◆ What to work on ◆
Recast the lines of these items as a Markdown table with the columns "Row" and "Line", numbering each line and skipping blank lines. Leave the pictures out of the table.

◆ Data records ◆
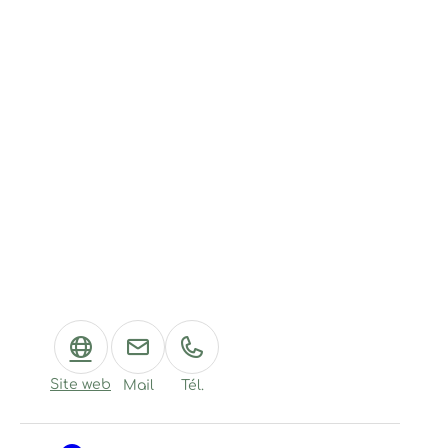
Site web
Mail
Tél.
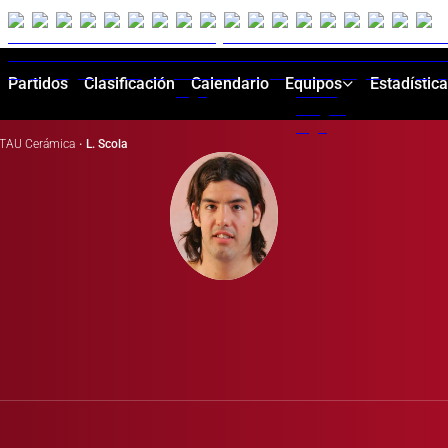
Partidos
Clasificación
Calendario
Equipos
Estadístic
TAU Cerámica
·
L. Scola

◆ Answer below ◆
| Row | Line |
|---|---|
| 1 | Site web |
| 2 | Mail |
| 3 | Tél. |
| 4 | Partidos |
| 5 | Clasificación |
| 6 | Calendario |
| 7 | Equipos |
| 8 | Estadístic |
| 9 | TAU Cerámica |
| 10 | · |
| 11 | L. Scola |